[[ DATASET EXCERPTS open ]]

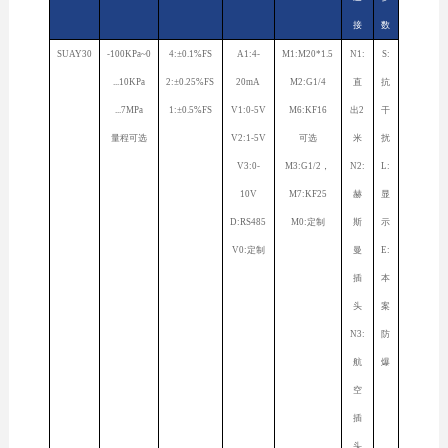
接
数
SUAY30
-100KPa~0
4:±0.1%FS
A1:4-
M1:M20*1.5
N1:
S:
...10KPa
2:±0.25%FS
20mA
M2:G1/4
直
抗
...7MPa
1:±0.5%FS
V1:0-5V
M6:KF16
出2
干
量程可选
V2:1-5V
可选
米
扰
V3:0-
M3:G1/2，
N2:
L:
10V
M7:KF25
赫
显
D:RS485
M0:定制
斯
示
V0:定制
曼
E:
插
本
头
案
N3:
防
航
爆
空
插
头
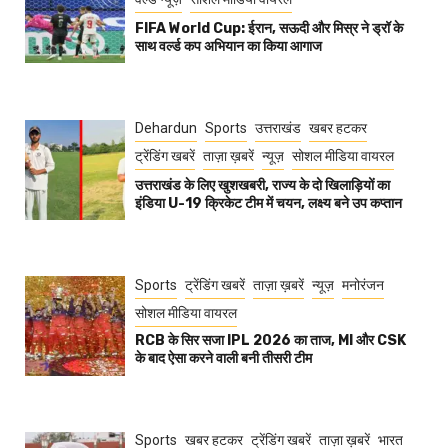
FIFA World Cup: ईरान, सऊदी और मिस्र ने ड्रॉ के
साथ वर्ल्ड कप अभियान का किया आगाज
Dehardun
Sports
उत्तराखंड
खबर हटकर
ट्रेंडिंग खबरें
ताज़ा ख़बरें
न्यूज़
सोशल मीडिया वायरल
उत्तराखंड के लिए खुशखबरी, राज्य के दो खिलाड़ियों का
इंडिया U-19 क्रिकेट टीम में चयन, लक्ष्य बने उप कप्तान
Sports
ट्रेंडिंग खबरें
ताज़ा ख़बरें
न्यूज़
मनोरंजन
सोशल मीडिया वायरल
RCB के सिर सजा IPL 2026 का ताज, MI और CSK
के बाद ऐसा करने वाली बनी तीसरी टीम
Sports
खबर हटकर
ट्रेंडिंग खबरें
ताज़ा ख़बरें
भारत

[[ DATASET EXCERPTS closed ]]
[[ DATASET EXCERPTS open ]]

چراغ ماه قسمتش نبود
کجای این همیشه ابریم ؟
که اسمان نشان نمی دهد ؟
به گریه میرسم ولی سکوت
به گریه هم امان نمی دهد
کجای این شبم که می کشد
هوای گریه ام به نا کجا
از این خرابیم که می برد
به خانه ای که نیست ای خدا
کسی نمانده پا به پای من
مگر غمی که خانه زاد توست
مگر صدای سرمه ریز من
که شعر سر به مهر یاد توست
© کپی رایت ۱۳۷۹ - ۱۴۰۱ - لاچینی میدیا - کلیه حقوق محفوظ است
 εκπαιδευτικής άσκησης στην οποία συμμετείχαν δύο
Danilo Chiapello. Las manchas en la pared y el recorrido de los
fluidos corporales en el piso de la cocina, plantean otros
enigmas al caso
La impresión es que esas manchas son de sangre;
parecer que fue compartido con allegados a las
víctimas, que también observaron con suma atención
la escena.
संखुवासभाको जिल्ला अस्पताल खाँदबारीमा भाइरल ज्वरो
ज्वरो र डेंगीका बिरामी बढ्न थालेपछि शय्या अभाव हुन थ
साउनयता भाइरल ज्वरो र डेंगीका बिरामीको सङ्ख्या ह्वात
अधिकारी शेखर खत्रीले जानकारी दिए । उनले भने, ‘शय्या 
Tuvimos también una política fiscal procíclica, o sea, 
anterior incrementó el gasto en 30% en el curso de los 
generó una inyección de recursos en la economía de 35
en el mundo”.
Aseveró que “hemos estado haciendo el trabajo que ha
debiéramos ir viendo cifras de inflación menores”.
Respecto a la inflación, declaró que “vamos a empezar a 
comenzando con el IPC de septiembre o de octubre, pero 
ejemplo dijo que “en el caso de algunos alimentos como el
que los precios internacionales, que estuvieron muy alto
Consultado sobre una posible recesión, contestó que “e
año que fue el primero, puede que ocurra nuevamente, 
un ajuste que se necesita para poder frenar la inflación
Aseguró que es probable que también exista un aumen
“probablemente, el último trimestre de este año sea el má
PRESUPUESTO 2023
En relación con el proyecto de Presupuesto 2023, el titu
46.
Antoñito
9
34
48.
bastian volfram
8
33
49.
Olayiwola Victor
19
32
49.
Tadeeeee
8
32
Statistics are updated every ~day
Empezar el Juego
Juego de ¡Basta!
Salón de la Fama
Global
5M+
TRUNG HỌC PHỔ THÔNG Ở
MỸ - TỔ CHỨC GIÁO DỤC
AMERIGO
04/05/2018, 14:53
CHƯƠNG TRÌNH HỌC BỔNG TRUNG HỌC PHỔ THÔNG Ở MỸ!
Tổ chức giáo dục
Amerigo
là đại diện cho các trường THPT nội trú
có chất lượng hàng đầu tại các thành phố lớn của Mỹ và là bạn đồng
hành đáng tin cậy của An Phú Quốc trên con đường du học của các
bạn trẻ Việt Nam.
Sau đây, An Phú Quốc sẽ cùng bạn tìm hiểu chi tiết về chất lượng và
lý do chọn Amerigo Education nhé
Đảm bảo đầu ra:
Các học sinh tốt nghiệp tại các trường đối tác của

[[ DATASET EXCERPTS closed ]]

**WHAT YOU ARE ASKED TO DO**
Above this instruction are the records; retype exactly the lines from the one containing "04/05/2018, 14:53" up to and including the one containing "Các học sinh".

**TASK SOLUTION**
04/05/2018, 14:53
CHƯƠNG TRÌNH HỌC BỔNG TRUNG HỌC PHỔ THÔNG Ở MỸ!
Tổ chức giáo dục
Amerigo
là đại diện cho các trường THPT nội trú
có chất lượng hàng đầu tại các thành phố lớn của Mỹ và là bạn đồng
hành đáng tin cậy của An Phú Quốc trên con đường du học của các
bạn trẻ Việt Nam.
Sau đây, An Phú Quốc sẽ cùng bạn tìm hiểu chi tiết về chất lượng và
lý do chọn Amerigo Education nhé
Đảm bảo đầu ra:
Các học sinh tốt nghiệp tại các trường đối tác của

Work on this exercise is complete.